Sapuan air merusak 1.335 rumah dan 5.000 mobil disebut hancur bersama dengan 15 dari 23 jembatan yang berada di sepanjang Rapid Creek.
Seorang pengamat cuaca dari WCCO, Janice Thompson, yang saat ini tinggal di Pine Island, Minnesota, sedang berada di dekat Rapid Creek saat banjir bandang terjadi.
Ia memperlihatkan foto yang menangkap bagaimana rumahnya hancur karena bencana tersebut.
Besar Kerugian Capai Rp2,4 Triliun
Thompson membagikan beberapa informasi tentang apa yang dialaminya hari itu.
Ia tinggal di sebelah Rapid Creek, “Sekitar pukul 11 malam, badai petir terus berlanjut dan air naik sangat cepat,” ucapnya.
“Saya membawa anjing saya, Heidi, dan melaju ke tempat yang lebih tinggi dengan Mustang kami.”
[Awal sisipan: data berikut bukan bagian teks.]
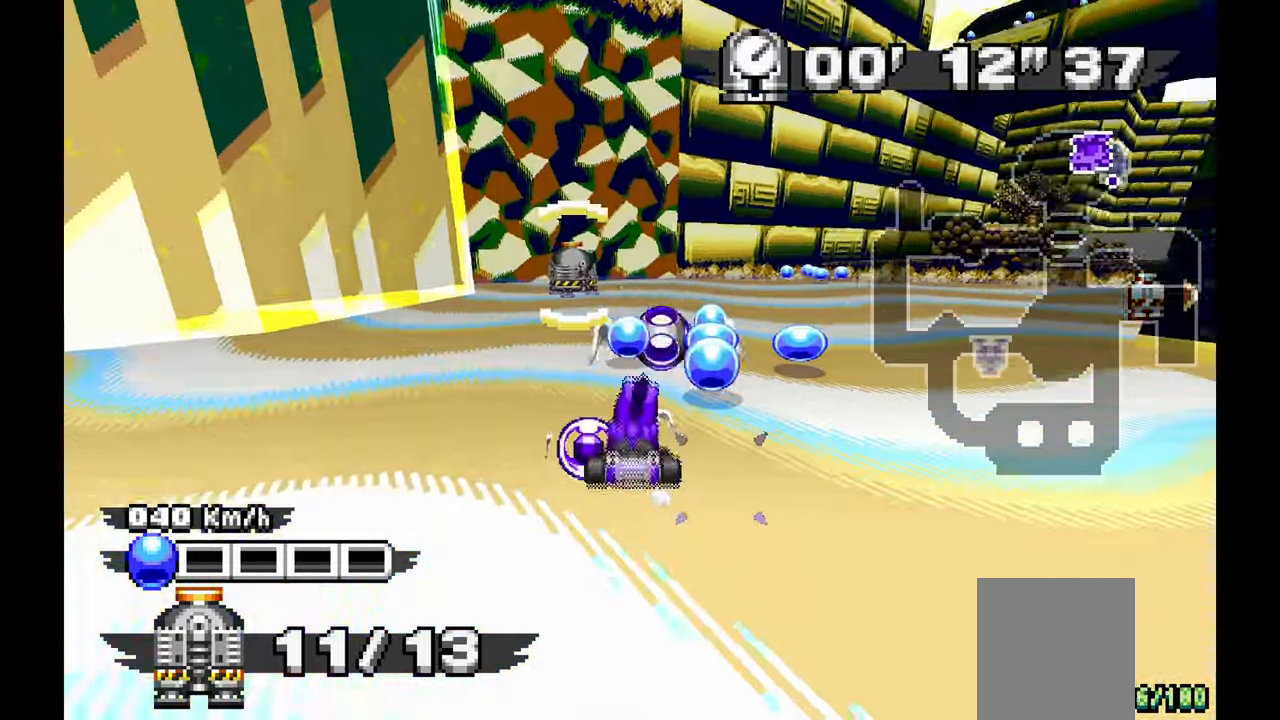
{"buttons": ["A"], "left_stick": "center", "events": [[117, "left_stick", "center"], [267, "left_stick", "left"], [467, "left_stick", "center"]]}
Thompson yang segera bertindak pada saat itu akhirnya berhasil menyelamatkan diri, “Saya berhasil mendapatkan ke tempat yang lebih tinggi dan bermalam di rumah seorang teman.”
Keesokan harinya ia mendapati rumah trailer mereka ditemukan lima blok di jalan, dengan lubang besar di sampingnya.
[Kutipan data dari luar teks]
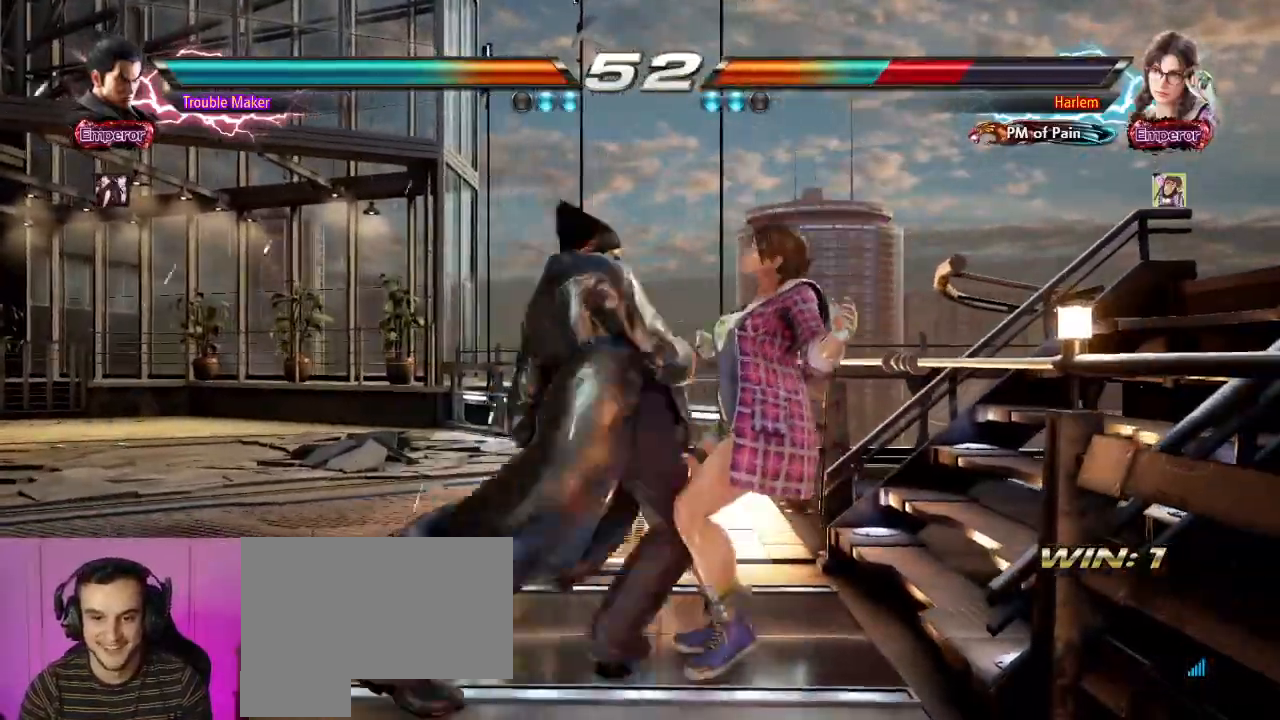
Gameplay with a controller (arcade stick); each line is a JSON object with the inputs held at the frame after it (dt_ms = milliseconds from this image to that frame). "events" lists button and stick changes between this image and that frame as [ms after this image, input, new state], when the widget could be followed in between. Not read: L3 R3.
{"dt_ms": 500, "buttons": [], "left_stick": "down-right", "events": [[317, "left_stick", "down-right"], [383, "SQUARE", "down"], [450, "SQUARE", "up"]]}
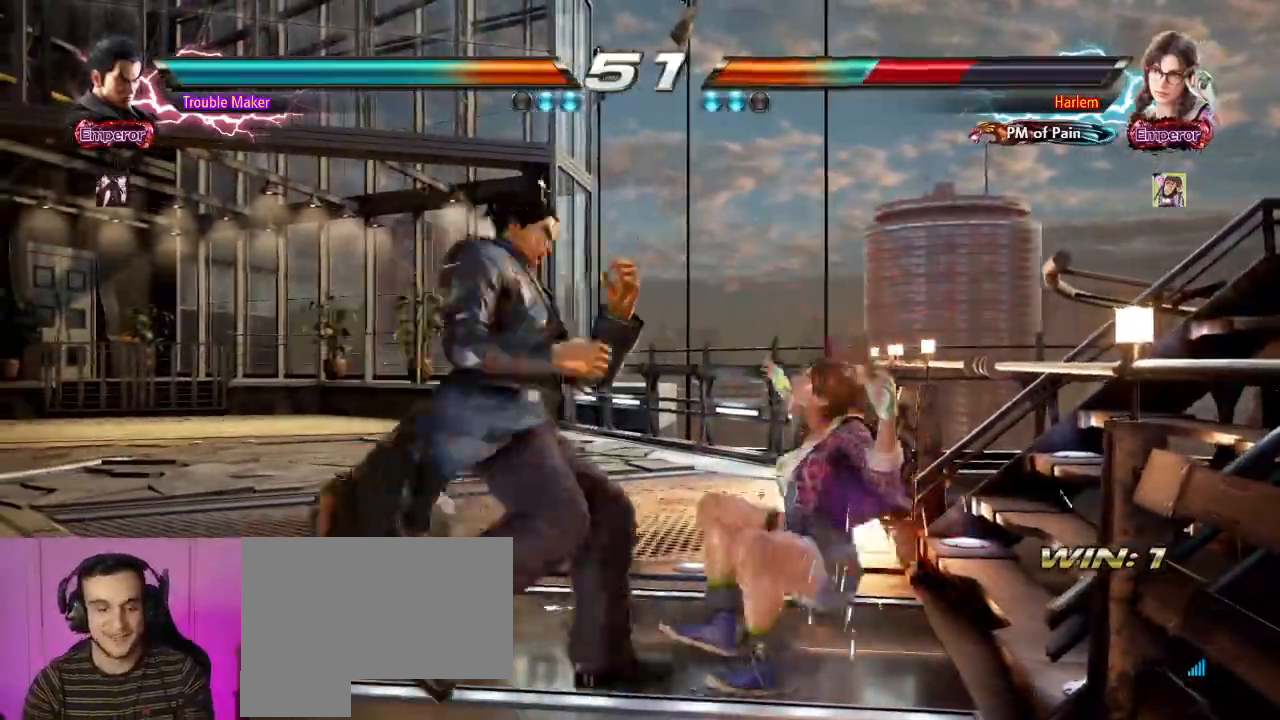
{"dt_ms": 500, "buttons": [], "left_stick": "center", "events": [[17, "left_stick", "center"], [33, "CIRCLE", "down"], [283, "CIRCLE", "up"]]}
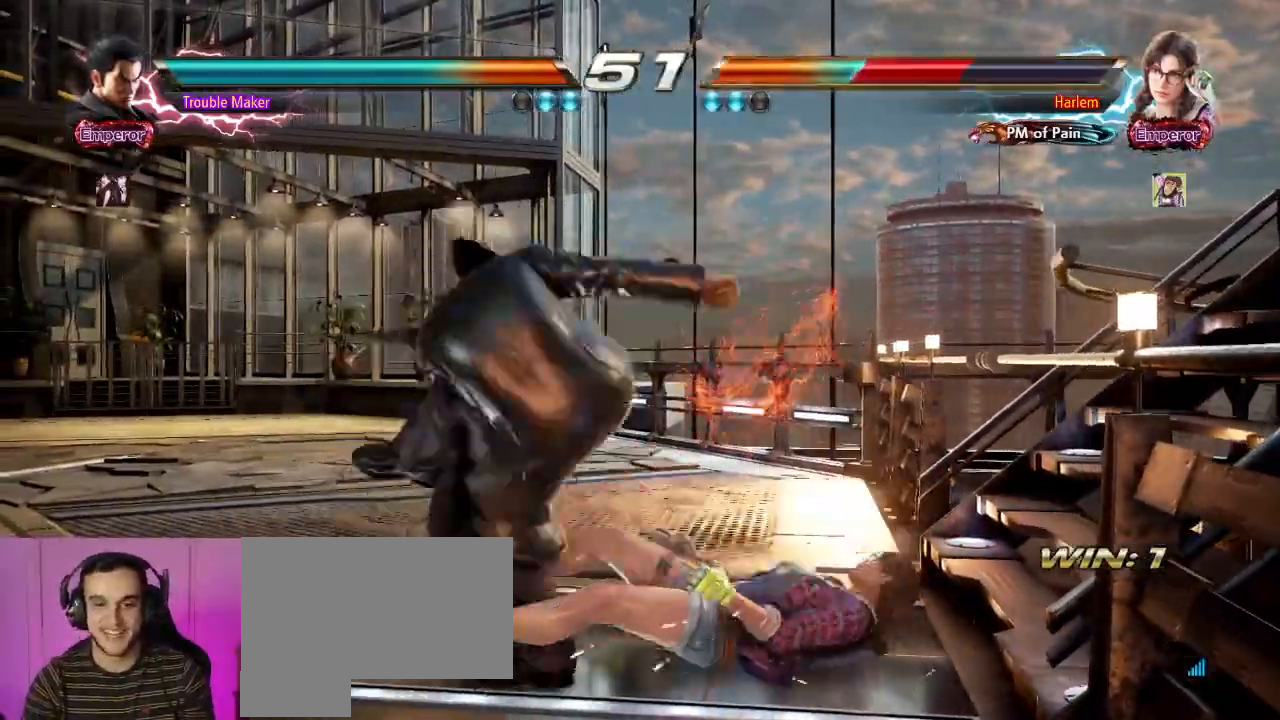
{"dt_ms": 500, "buttons": ["R1"], "left_stick": "center", "events": [[17, "R1", "down"], [67, "R1", "up"], [183, "R1", "down"], [233, "R1", "up"], [333, "R1", "down"], [400, "R1", "up"], [500, "R1", "down"]]}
Kerusakan dan kerugian yang terjadi membuatnya peristiwa banjir bandang paling mematikan di AS.
Kerusakannya pun disebut menjadi yang paling mahal pada saat itu, mencapai 165 juta dolar, setara 2,4 triliun rupiah.
Hingga saat ini, para korban masih mengenang kejadian tersebut, banyak hal yang tidak dapat mereka lupakan.
Beberapa media juga masih terus mengulas kembali tragedi banjir bandang tersebut di setiap tahunnya.
Advertisement
Lebih dari 300 Orang Tewas Akibat Banjir Bandang dan Longsor di RD Kongo, Rwanda
Banjir bandang parah lainnya juga sempat terjadi Mei lalu di Kongo. Bencana tersebut menewaskan ratusan warga.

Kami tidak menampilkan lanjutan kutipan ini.